Reverend smiled as he recognized lines of poetry he knew by heart. He pinched shut his eyes, tilted his face into the sunlight, and recited them under his breath. He felt most blessed precisely when he made the least effort to be so.
"Master!" Ahcho called out. "Look ahead."
The Reverend's eyes snapped open. They had passed the final turn of the mountainside, and there before them stood a vast field of late-blooming poppies and, beyond it, an open expanse where deepmaroon-colored tents had been set up and people gathered.
"It is as the chieftain described," the Reverend said.
Ahcho pulled up beside him on his donkey and offered that skeptical look again. The man was a worrier, a naysayer even.
"This is where Fate has carried us," the Reverend said. "We must trust our path, Ahcho, if we are ever to achieve our ends."
Ahcho nodded, although he appeared unconvinced. "Please be cautious, sir."
The Reverend let out a laugh and spurred his donkey forward. "It will be all right, Ahcho. Everything works out in the end."
Out of the corner of his eye, the Reverend saw Ahcho shaking his head. The proof was in the pudding, the Reverend would have liked to say, but the serious fellow would never have been able to grasp that strange idiom.
Instead, the Reverend called back, "Come along!"
The poppies danced in the wind, their glorious Chinese-red skirts swaying. The Reverend knew that these flowers were the culprits that caused every opium fool to loll away his life, but for the moment he did not care. He was going to carry his son home on his lap through this field and even allow the boy to pick a few.
As they approached the crowd, the Reverend noticed the colorful glow of the tents. This primitive festival resembled a circus back home. He could recall the great excitement with which the locals ran out to the field at the edge of their town when the Barnum & Bailey train pulled to a stop. Every year, a motley-looking crew unloaded dozens of red boxcars, each inscribed with fine gold lettering and holding the most extraordinary sights: exotic animals coaxed and prodded down steep ramps and blinking in the bright sunlight. The Reverend had first seen camels in this way, and an elephant, too.
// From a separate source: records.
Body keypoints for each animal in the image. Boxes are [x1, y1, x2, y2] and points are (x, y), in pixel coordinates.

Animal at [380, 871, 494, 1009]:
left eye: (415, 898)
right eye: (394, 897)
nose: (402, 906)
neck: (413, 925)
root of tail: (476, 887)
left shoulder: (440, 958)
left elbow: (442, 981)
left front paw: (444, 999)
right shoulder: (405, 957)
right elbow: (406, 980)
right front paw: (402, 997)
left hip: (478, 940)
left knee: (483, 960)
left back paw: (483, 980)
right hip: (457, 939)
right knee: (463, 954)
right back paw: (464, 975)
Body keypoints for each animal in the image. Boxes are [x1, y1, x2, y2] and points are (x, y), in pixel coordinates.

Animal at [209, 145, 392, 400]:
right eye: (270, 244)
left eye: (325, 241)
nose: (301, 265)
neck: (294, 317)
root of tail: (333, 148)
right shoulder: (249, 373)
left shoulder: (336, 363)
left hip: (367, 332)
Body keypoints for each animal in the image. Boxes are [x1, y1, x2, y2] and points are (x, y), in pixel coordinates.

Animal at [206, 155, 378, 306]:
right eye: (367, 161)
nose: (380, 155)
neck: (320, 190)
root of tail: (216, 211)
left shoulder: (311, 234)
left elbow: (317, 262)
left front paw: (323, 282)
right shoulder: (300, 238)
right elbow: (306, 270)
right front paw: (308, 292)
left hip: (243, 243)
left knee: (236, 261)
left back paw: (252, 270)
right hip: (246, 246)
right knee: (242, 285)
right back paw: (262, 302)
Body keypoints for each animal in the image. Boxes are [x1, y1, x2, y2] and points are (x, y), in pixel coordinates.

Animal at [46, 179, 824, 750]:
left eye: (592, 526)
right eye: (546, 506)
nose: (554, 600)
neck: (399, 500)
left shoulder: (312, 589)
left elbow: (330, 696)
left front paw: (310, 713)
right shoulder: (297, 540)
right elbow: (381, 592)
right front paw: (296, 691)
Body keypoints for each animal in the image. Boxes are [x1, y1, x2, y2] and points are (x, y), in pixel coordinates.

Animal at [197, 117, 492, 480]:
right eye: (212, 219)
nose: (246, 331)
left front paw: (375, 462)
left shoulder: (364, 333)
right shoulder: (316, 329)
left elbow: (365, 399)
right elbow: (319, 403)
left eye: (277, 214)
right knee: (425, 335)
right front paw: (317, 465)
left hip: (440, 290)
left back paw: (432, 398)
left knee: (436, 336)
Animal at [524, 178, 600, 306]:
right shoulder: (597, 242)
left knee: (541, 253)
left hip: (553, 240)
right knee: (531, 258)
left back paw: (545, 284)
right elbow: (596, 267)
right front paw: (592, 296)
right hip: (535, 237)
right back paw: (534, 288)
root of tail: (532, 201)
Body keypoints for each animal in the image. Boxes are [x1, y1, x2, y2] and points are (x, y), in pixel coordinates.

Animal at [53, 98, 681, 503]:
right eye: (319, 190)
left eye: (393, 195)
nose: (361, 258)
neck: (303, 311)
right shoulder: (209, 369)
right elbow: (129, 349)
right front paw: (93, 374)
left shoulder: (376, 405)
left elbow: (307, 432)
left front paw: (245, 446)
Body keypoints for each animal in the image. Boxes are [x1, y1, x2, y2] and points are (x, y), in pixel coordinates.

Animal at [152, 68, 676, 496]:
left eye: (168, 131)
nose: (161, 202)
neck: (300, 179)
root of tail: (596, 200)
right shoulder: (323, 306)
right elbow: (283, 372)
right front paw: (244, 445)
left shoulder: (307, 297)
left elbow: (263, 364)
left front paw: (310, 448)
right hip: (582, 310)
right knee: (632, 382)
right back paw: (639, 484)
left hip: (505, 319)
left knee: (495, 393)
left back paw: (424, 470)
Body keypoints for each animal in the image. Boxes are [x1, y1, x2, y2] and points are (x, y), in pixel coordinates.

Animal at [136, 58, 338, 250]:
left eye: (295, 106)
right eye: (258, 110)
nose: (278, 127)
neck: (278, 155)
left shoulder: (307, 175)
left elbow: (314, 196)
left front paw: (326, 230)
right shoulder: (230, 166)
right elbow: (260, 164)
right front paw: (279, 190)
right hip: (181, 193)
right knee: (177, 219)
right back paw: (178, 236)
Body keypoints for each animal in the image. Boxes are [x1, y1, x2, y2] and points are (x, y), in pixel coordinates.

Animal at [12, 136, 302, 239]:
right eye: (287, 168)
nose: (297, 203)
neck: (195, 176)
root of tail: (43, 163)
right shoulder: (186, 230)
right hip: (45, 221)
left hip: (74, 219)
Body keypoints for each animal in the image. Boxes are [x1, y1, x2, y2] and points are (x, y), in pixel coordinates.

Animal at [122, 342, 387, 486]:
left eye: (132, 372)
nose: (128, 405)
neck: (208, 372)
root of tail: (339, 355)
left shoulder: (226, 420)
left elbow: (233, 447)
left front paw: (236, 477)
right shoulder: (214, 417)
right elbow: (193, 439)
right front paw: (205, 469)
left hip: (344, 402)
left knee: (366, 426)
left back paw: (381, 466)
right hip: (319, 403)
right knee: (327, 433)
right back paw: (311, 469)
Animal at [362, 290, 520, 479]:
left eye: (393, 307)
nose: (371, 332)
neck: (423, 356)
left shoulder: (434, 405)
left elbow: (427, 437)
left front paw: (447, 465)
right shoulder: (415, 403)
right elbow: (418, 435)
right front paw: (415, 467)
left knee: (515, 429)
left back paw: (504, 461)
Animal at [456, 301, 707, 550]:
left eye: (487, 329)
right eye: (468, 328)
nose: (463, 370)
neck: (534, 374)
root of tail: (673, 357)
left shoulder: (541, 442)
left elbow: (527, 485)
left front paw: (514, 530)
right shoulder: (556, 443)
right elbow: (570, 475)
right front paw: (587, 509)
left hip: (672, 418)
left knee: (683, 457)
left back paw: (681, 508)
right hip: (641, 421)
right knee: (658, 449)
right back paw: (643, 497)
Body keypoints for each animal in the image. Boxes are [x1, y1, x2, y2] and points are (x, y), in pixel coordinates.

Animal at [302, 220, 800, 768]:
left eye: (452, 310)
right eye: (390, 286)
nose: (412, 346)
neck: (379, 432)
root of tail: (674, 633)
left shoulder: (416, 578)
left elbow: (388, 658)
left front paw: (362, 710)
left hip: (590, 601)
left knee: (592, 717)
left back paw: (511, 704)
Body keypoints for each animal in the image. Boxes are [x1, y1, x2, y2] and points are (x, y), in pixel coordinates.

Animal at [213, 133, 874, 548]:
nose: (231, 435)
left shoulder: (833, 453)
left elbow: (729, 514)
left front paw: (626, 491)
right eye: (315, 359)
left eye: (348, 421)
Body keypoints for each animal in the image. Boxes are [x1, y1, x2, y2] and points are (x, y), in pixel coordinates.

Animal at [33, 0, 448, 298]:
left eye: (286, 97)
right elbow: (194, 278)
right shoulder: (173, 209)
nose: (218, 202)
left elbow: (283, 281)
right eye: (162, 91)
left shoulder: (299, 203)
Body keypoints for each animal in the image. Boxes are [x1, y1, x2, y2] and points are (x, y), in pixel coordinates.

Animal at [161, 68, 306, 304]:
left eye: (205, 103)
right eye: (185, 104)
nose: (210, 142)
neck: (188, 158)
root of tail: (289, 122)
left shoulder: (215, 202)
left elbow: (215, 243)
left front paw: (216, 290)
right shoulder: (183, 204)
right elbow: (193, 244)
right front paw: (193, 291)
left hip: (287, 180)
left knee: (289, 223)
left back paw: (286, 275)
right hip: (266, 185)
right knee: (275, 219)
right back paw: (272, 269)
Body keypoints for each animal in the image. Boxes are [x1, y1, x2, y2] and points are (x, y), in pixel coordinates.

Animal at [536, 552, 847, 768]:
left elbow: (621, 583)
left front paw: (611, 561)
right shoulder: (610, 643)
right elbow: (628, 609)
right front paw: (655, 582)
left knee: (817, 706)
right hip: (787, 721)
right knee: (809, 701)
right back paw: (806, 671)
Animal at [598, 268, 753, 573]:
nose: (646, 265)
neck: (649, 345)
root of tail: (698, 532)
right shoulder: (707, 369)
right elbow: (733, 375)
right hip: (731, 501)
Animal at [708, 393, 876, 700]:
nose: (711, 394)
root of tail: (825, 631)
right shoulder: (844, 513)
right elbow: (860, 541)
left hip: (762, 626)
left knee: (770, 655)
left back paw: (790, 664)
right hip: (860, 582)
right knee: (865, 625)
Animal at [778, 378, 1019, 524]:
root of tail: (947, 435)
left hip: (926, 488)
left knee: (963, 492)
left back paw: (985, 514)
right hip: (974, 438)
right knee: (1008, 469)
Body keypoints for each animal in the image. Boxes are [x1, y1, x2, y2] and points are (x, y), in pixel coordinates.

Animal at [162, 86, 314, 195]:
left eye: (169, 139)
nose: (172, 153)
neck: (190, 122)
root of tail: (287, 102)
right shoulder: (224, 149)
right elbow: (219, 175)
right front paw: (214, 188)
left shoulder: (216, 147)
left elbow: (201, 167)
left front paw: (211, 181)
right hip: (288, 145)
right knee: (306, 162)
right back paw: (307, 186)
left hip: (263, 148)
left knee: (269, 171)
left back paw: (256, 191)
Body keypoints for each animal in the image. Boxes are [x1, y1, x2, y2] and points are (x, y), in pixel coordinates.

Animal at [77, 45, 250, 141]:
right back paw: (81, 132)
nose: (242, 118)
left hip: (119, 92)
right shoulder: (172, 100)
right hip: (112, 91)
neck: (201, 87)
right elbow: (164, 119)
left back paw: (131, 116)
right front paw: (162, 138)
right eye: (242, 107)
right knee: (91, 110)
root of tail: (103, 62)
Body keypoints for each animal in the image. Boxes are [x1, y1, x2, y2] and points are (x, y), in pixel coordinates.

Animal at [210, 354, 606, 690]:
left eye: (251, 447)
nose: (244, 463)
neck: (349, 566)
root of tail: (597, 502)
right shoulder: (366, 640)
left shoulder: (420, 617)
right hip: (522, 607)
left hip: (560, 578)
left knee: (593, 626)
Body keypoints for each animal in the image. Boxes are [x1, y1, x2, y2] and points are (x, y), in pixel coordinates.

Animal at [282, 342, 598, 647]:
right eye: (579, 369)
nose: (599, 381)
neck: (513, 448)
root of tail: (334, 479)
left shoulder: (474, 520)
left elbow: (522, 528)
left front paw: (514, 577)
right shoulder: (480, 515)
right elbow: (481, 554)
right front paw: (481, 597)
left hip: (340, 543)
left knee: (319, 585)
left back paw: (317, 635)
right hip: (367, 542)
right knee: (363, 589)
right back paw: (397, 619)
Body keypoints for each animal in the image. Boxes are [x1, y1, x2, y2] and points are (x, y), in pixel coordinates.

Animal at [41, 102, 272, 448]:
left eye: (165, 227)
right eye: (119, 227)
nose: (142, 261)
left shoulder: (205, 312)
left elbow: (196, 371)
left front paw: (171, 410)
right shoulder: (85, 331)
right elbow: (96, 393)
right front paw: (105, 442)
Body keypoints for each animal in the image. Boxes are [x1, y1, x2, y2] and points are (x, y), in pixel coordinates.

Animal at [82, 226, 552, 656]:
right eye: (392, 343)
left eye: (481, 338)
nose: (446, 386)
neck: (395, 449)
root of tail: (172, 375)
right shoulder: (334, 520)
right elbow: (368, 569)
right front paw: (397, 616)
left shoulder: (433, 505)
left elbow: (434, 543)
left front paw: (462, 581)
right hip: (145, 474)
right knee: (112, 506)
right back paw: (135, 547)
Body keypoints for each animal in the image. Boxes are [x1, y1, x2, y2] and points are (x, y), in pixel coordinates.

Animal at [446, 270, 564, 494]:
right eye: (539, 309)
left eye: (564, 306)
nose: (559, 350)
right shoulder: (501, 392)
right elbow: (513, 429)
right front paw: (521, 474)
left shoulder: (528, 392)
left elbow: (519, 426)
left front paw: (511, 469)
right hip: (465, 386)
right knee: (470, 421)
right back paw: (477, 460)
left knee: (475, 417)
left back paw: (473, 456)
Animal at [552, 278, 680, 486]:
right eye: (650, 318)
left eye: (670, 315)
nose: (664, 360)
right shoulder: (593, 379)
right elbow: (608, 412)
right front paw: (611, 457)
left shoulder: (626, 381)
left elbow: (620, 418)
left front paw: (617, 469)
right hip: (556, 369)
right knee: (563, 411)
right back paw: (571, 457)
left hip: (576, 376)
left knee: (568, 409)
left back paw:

Had he not witnessed them with his own eyes, he would never have believed that the Lord had such an imagination.
And, sadly, the same held true of the poor souls trapped in the sideshow. He had only spied the freaks inside that tent briefly for fear that his mother would catch him and send him home. But it had made a deep impression upon him, one that had factored into his decision to dedicate his life to the Lord and to come to China as a missionary.
Souls, the young John Wesley had realized, could be forgotten, misshapen, even mangled, and yet people were forced to live on and carry the burden of their deadened spirits for years. He had felt lucky as a boy to belong to a hardy race that lived well enough to help free others from their unfortunate lot. His soul was never in question, for he felt he had spirit in surplus— enough, indeed, to rescue others from their paltry allotment.
There on the Midwestern plains, he had pulled his small head away from the flaps of the sideshow tent and looked back across the cultivated fields of corn that rose high in late summer. The tassels swayed with such grace that he had understood, even as a boy, that something had to be done. Rows of crops were planted with care and strict order to create a satisfying harvest. So, too, it must be with human lives. People needed a way to manage the sheer chaos of their misery.
What a pure and sturdy understanding to recall at this time of rising doubt, the Reverend thought now as he approached the festival. Perhaps he would soon have ample reason to return to the timeworn theological track.